On 9 February 2013 22:49, Keith Medcalf <kmedcalf@dessus.com> wrote:
Most of these networks are provided by "Internet Marketing Companies". In exchange for free-reign in data harvesting and data capture/logging/tracking and advertisement/javascript insertion in web pages (etc), the hotel gets to offer "free" internet connections. Often the Hotel Internet is a profit center for the Hotel, the "Internet Company" paying the Hotel for unrestricted diddling rights to the unsuspecting guests traffic.
Same applies to almost every business that offers "free complimentary internet connections" ...
Occasionally you run into a Hotel that offers a quality and clean internet connection, however, these are few and far between ...

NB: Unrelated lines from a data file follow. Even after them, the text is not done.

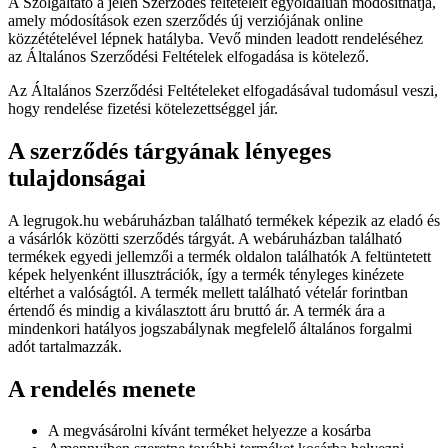
A Szolgáltató a jelen Szerződés feltételeit egyoldalúan módosíthatja,
amely módosítások ezen szerződés új verziójának online
közzétételével lépnek hatályba. Vevő minden leadott rendeléséhez
az Általános Szerződési Feltételek elfogadása is kötelező.
Az Általános Szerződési Feltételeket elfogadásával tudomásul veszi,
hogy rendelése fizetési kötelezettséggel jár.
A szerződés tárgyának lényeges
tulajdonságai
A legrugok.hu webáruházban található termékek képezik az eladó és
a vásárlók közötti szerződés tárgyát. A webáruházban található
termékek egyedi jellemzői a termék oldalon találhatók A feltüntetett
képek helyenként illusztrációk, így a termék tényleges kinézete
eltérhet a valóságtól. A termék mellett található vételár forintban
értendő és mindig a kiválasztott áru bruttó ár. A termék ára a
mindenkori hatályos jogszabálynak megfelelő általános forgalmi
adót tartalmazzák.
A rendelés menete
A megvásárolni kívánt terméket helyezze a kosárba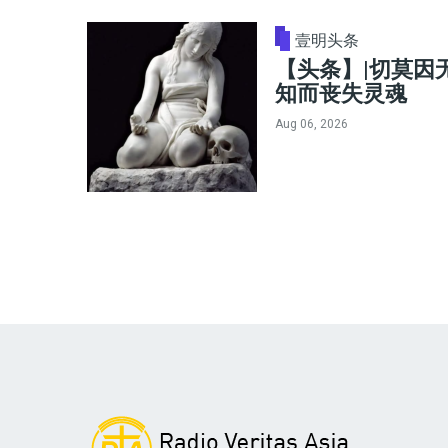
壹明头条
【头条】|切莫因
知而丧失灵魂
Aug 06, 2026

Several 2.5* / 3* hotel managers I spoke with volunteered, implied or confirmed that they're paying on the order of 2k$/mo for "internet" in Northern California. And at least in the US, I'm yet to encounter a complementary WiFi at any hotel that would be doing JavaScript insertion, so I'm not sure where you get your information that the free internet always means ads or a very high level of tampering. One of my prior residential ISPs, Embarq, arguably did more tampering and data mining with my connection than any of the hotels I have ever stayed at. (I'm talking about DNS hijacking.) Now. Notice that these hotels are already paying 2k$/mo and getting 10Mbps, which residentially retails at 40$/mo. How much will 100Mbps cost them? What, still 2k/mo? What are they waiting for? Or, pardon my residential bias, but are some of them still using T1's? Don't those cost a fortune? Wouldn't they actually save their money by going elsewhere? I hear microwave links are pretty popular these days, and offer great bandwidth and latency. C.
-----Original Message----- From: Mike Lyon [mailto:mike.lyon@gmail.com] Sent: Saturday, 09 February, 2013 23:23 To: Constantine A. Murenin Cc: North American Network Operators' Group Subject: Re: 10 Mbit/s problem in your network
"why do the sub-contracted internet support companies design and support such broken-by-design setups?"
Because they don't know any better and lack the technical clue on how to implement a network that can support a hotel-full (or half-full) of people...
But i'm sure they all have their MCSEs and CCNAs so they are qualified :)
-mike
Sent from my iPhone
On Feb 9, 2013, at 19:57, "Constantine A. Murenin" <mureninc@gmail.com> wrote:
why do the sub-contracted internet support companies design and support such broken-by-design setups?